Cos, c’mon, let’s be perfectly clear – To Be Kind spins on and on. Why? Because of great swaths of repetition, repetition, repetition. And also because Gira can’t kill it clean, as demonic as he may appear. On a short, perky-as-a-spider track like “A Little God In My Hands” (seven minutes short, by the by), the pounding and pounding and pounding works like clockwork, and induces the correct hypnotic spell.

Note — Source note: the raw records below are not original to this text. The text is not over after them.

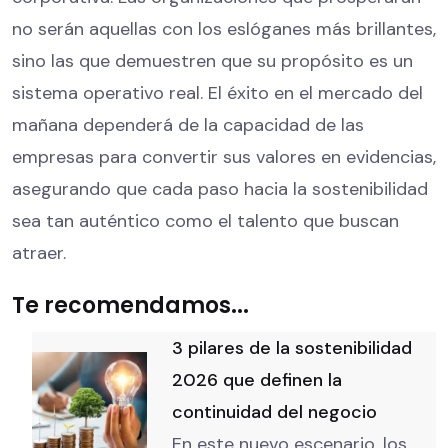
no serán aquellas con los eslóganes más brillantes,
sino las que demuestren que su propósito es un
sistema operativo real. El éxito en el mercado del
mañana dependerá de la capacidad de las
empresas para convertir sus valores en evidencias,
asegurando que cada paso hacia la sostenibilidad
sea tan auténtico como el talento que buscan
atraer.
Te recomendamos...
3 pilares de la sostenibilidad
2026 que definen la
continuidad del negocio
En este nuevo escenario, los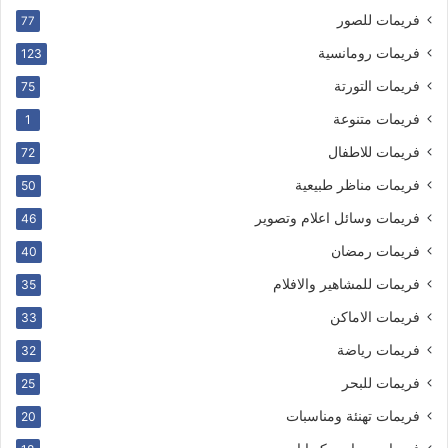
فريمات للصور
77
فريمات رومانسية
123
فريمات التورتة
75
فريمات متنوعة
1
فريمات للاطفال
72
فريمات مناظر طبيعية
50
فريمات وسائل اعلام وتصوير
46
فريمات رمضان
40
فريمات للمشاهير والافلام
35
فريمات الاماكن
33
فريمات رياضة
32
فريمات للبحر
25
فريمات تهنئة ومناسبات
20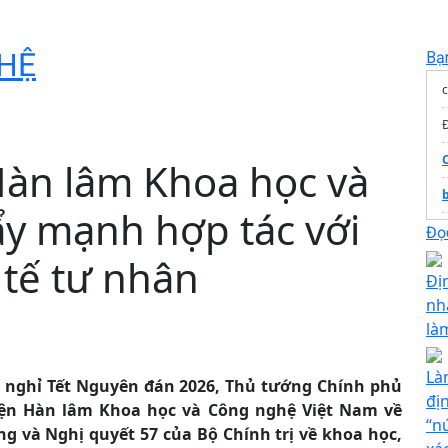
HỆ
Bạ
Đ
Hàn lâm Khoa học và
b
y mạnh hợp tác với
Đọc
 tế tư nhân
T
Địn
nh
là
X
Là
kỳ nghỉ Tết Nguyên đán 2026, Thủ tướng Chính phủ
đị
iện Hàn lâm Khoa học và Công nghệ Việt Nam về
“n
ng và Nghị quyết 57 của Bộ Chính trị về khoa học,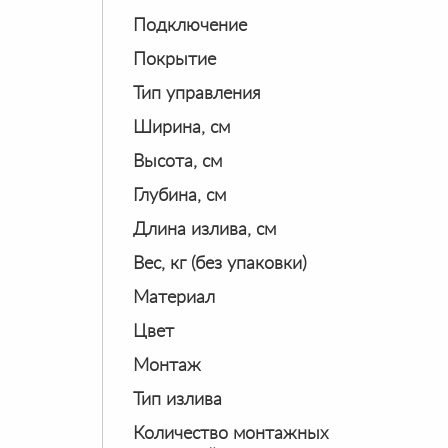
Подключение
Покрытие
Тип управления
Ширина, см
Высота, см
Глубина, см
Длина излива, см
Вес, кг (без упаковки)
Материал
Цвет
Монтаж
Тип излива
Количество монтажных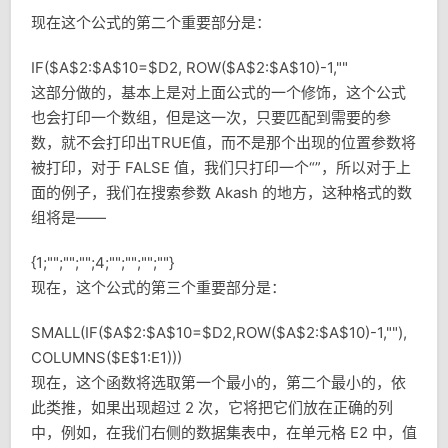
现在这个公式的第二个重要部分是：
IF($A$2:$A$10=$D2, ROW($A$2:$A$10)-1,""
这部分做的，基本上是对上面公式的一个修饰，这个公式
也会打印一个数组，但是这一次，只要匹配到需要的参
数，就不会打印出TRUE值，而不是那个出现的位置参数将
被打印，对于 FALSE 值，我们只打印一个“”，所以对于上
面的例子，我们在搜索参数 Akash 的地方，这种格式的数
组将是——
{1;"";"";"";4;"";"";"";""}
现在，这个公式的第三个重要部分是：
SMALL(IF($A$2:$A$10=$D2,ROW($A$2:$A$10)-1,""),
COLUMNS($E$1:E1)))
现在，这个函数将选取第一个最小的，第二个最小的，依
此类推，如果出现超过 2 次，它将把它们放在正确的列
中，例如，在我们右侧的数据集表中，在单元格 E2 中，值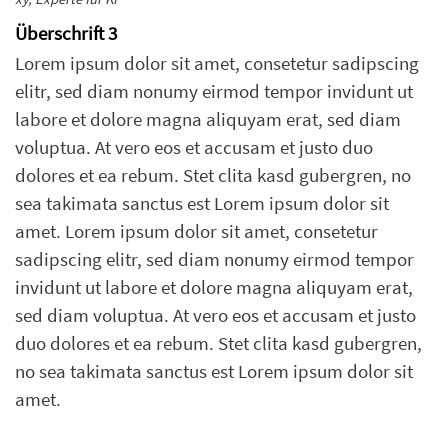
Überschrift 3
Lorem ipsum dolor sit amet, consetetur sadipscing
elitr, sed diam nonumy eirmod tempor invidunt ut
labore et dolore magna aliquyam erat, sed diam
voluptua. At vero eos et accusam et justo duo
dolores et ea rebum. Stet clita kasd gubergren, no
sea takimata sanctus est Lorem ipsum dolor sit
amet. Lorem ipsum dolor sit amet, consetetur
sadipscing elitr, sed diam nonumy eirmod tempor
invidunt ut labore et dolore magna aliquyam erat,
sed diam voluptua. At vero eos et accusam et justo
duo dolores et ea rebum. Stet clita kasd gubergren,
no sea takimata sanctus est Lorem ipsum dolor sit
amet.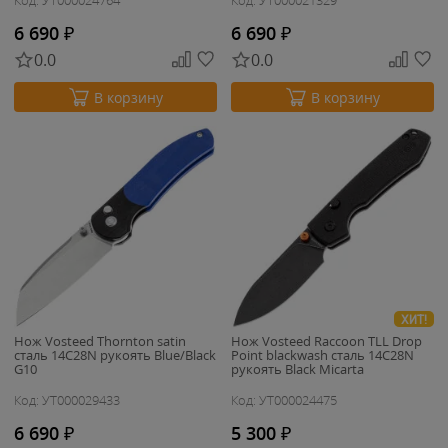
Код: УТ000024764
Код: УТ000021329
6 690
₽
6 690
₽
0.0
0.0
В корзину
В корзину
ХИТ!
Нож Vosteed Thornton satin
Нож Vosteed Raccoon TLL Drop
сталь 14C28N рукоять Blue/Black
Point blackwash сталь 14C28N
G10
рукоять Black Micarta
Код: УТ000029433
Код: УТ000024475
6 690
₽
5 300
₽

However, about a quarter of the way in, the listener staggers deep into the heart of the black forest of “Bring the Sun/Toussaint L’Ouverture”, a 30+ wankfest of exotic tonalities, black voids, eruptive chaos, and other stuff. You could listen to it – or you could read this play-by-play description and have a feel of the thing in 1/6 the time:

• Intro. Assassins attempt to sneak into the clearing, but they’re not that stealthy:
• 00:24 – HELLO WE ARE HERE TO DESTROY YOU
• [One-note guitar sledge hammers again and again for two whole minutes – we coulda had a whole punk song here, but noooooo.]
• 3:36 – Gira begins ancient tribal ritual.
• 4:17 – ducks out after a few moans for a smoke. Low-key incense burning follows.
• 5:17 – Ceremony begins again. Ceremonial cymbal keeps time. No dancing in a circle yet. But several light up pipes.
• 7:50 – Now the ceremonial marching snare of the west is brought out.
• 9:20 – The chant to summon the sun commences. Fires are lit, spears raised toward the heavens.
• 11:17 – Gira’s blood is really boiling now. It always does, before his ultimate transformation into a soul-consuming demon (note – which NEVER HAPPENS).
• 11:50 – The ceremony approaches its peak. Spears wave up and down in furious salute.
• 12:50 – Natives now losing tempo. Whirlwinds of dirt kicked up into the air. Rocks flying across the crowds. Sweat drenches bodies.
• 14:27 – Everyone dissolves into ash.
• 14:50 – The hulking spirit of the sun wrenches itself from the flames.
• 15:01 – harpsichord scramble – the frantic sounds of bones crawling away from the ashy ruins
• 17:45 – Hey, who let the horse in?
• 19:15 – and now begins the destruction of the earth – soil is ripped out from under our feets – chaos and the void captured best HERE
• 20:25 – destruction tapers off – whistles begin; creeping bass starts anew; regeneration of life
• 22:17 – Gira sounds like Frank Black here, tee hee.
• 27:56 – Much of the same, but Gira rolls some Rs. Worth waking up for.
• 30:21 – still much of the same thing, but the cymbal action kicks into high gear. The track is finally ready to implode on itself again.
• 30:40 – The last semblance of melody in the world vanishes. (or – shit gets crazy).
• 31:40 – the track/necrotic usurper of Earth should die here, but instead crawls back from its ash heap and has another epileptic fit. (FINISH HIM!)
• 33:15 – The track finally dies. The “thud” it makes when it hits the floor echoes for another minute.

All the 10+ minute songs on To Be Kind follow this kind of trajectory. Yes, really. No need to hide behind purply prose here – Swans dwell in the old world, and the old world is dead, baby. Oh, and entirely away from females, too. The feminine aspect is barred from To Be Kind. “Some Things We Do” is simply a string of verbs, which finally zeroes in on “we love” and “we fuck” because clearly that’s the center of existence for dicks, innit? Likewise, the big climax (ha ha) of “She Loves Us” is “YOUR NAME IS FUCK”. Maybe that’s what all this heavy-handed gut-wrenching guitar pump repetition is really all about – not about collapsing the universe, but simply IN and OUT and IN and OUT until –

Uhhh, look at the time. My head don’t feel too well. I think I’ll head home now.